The First American Woman To Receive A Transplanted Uterus Had To Have It Removed
Dr. Pari was featured as a guest contributor in the article below, originally posted for SELF by Korin Miller.
Just days after the Cleveland Clinic held a press conference hailing the first U.S. uterus transplant as a success, the organization announced that the transplant failed due to a sudden complication. “We are saddened to share that our patient, Lindsey, recently experienced a sudden complication that led to the removal of her transplanted uterus,” the Cleveland Clinic said in a press release Wednesday. “At this time, the circumstance of the complication is under review and more information will be shared as it becomes available.”
Lindsey, whose last name has not been revealed, also released a statement expressing her “gratitude” to her doctors. “They acted very quickly to ensure my health and safety,” she said.
SELF reached out to the Cleveland Clinic, but officials are waiting for pathology reports to come back before they talk publicly about the operation.
Lindsey, 26, was born without a uterus and said in Monday’s press conference that she was devastated to learn as a teenager that she would never be able to get pregnant. She and her husband Blake adopted three boys, but she still hoped to carry her own biological child. The plan was for Lindsey to wait a year after the transplant and then undergo IVF to try to get pregnant. Once she was finished having biological children, the uterus would be removed.
Lindsey is one of 10 women with healthy ovaries who were chosen to participate in the trial program, which Cleveland Clinic says it plans to continue “with a commitment to the advancement of medical research to provide an additional option for women and their families.”
Unfortunately, organ rejection is always a risk with a procedure such as this, says board-certified ob/gyn Pari Ghodsi, M.D. While there haven’t been enough uterine transplants to give a statistical number on them, Ghodsi notes that it really varies by organ. For example, up to 45 percent of heart transplants are rejected, while up to 14 percent of kidneys don’t take.
However, uterus transplants can work—several transplants have taken place in Sweden, and a healthy baby was born to a uterus transplant recipient in 2014
Jason James, M.D., medical director at Miami’s FemCare Ob-Gyn, says he’s not surprised that the transplant didn’t work, but says he’s “certainly disappointed.”
“There are so many factors involved in organ transplant rejection, such as infection and immunology, that rejection is clearly a complication the doctors need to monitor for,” he says.
When a person receives a donated organ, the recipient’s immune system usually recognizes that organ as foreign, which triggers a rejection reaction in the recipient’s body, explains women’s health expert Jennifer Wider, M.D. To lower the chances that this will occur, doctors will try to match the tissue types between the donor and patient. “Usually, the more similar, the lower chances are of rejection,” Wider says.
However, the matches aren’t usually perfect since no two people (with the exception of identical twins) have identical tissue types.
To lower the risk that a patient’s body will reject a new organ, doctors will give the patient anti-rejection medication, usually for as long as the organ will be in that person’s body. “This is why there was discussion of removing the uterus once the desired number of pregnancies was reached—so the recipient would not have to be on these drugs for life,” says James.
The Cleveland Clinic did not confirm that rejection was the source of Lindsey’s complications, and there are a host of other potential complications that can arise with a major surgical procedure such as this, says James, especially since this took nine hours. “Since this is a major surgery, there is a risk for many types of post-operative complications, like respiratory issues, pulmonary embolism, and renal failure,” he says.

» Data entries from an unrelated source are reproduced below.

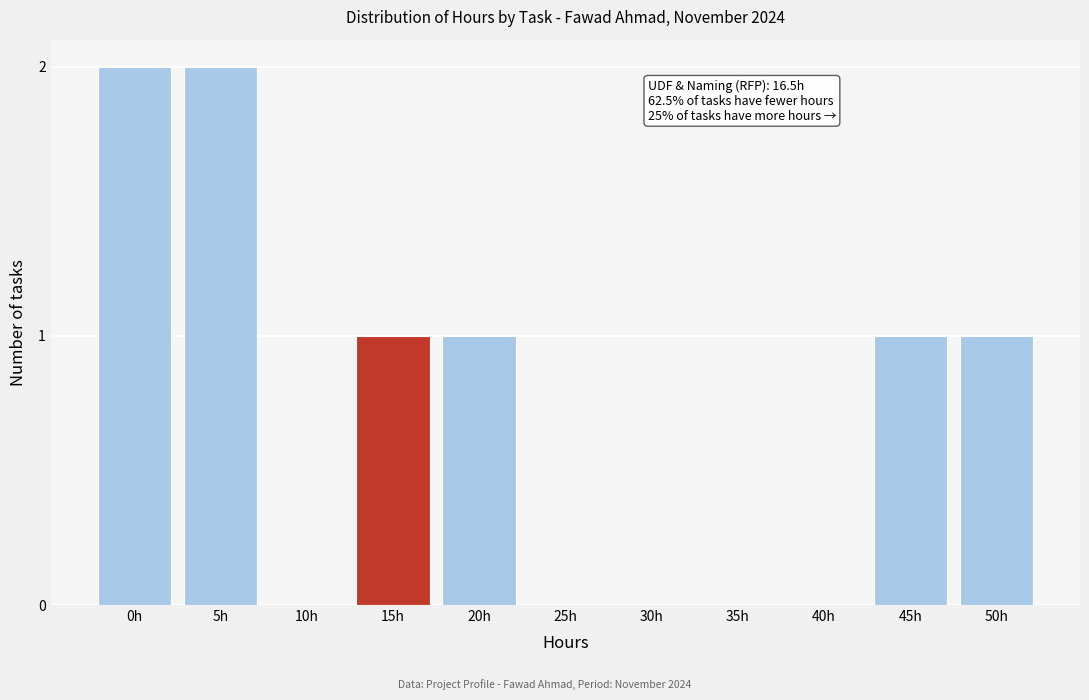

Reading left to right, extract all data points from this chart.

0h=2	5h=2	10h=0	15h=1	20h=1	25h=0	30h=0	35h=0	40h=0	45h=1	50h=1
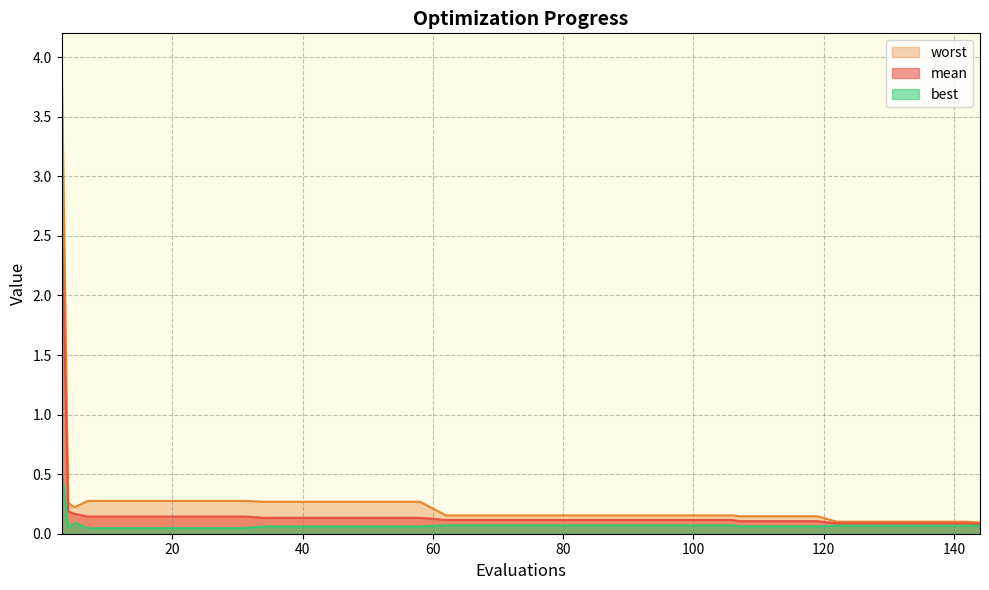

The value of mean at 46 is 0.1. True or false?

True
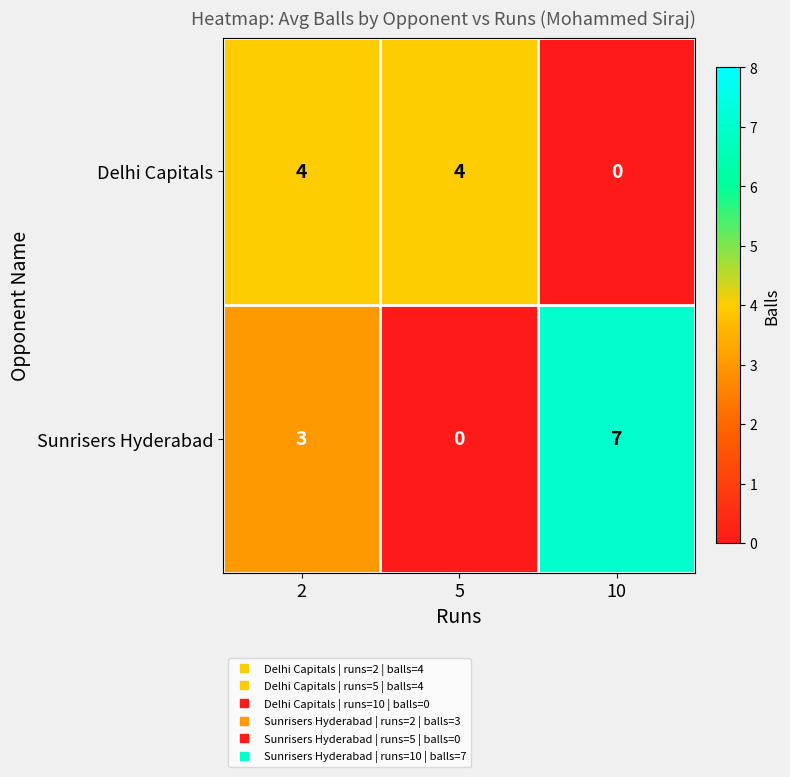

Which series has the largest range (max minus min)?

Sunrisers Hyderabad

Wider says flu-like symptoms—chills, body aches, nausea, pain or swelling in the area, and occasionally a fever—are signs that things aren’t going well with the organ. Doctors were also likely monitoring the uterus through ultrasounds, CT scans, or Doppler blood flow monitoring to see how it was functioning after the transplant, James says.
Unfortunately, Lindsey may not get another chance: The experts we spoke to agree—it’s hard to say whether she will be able to try again since there are so many factors that go into the transplant itself.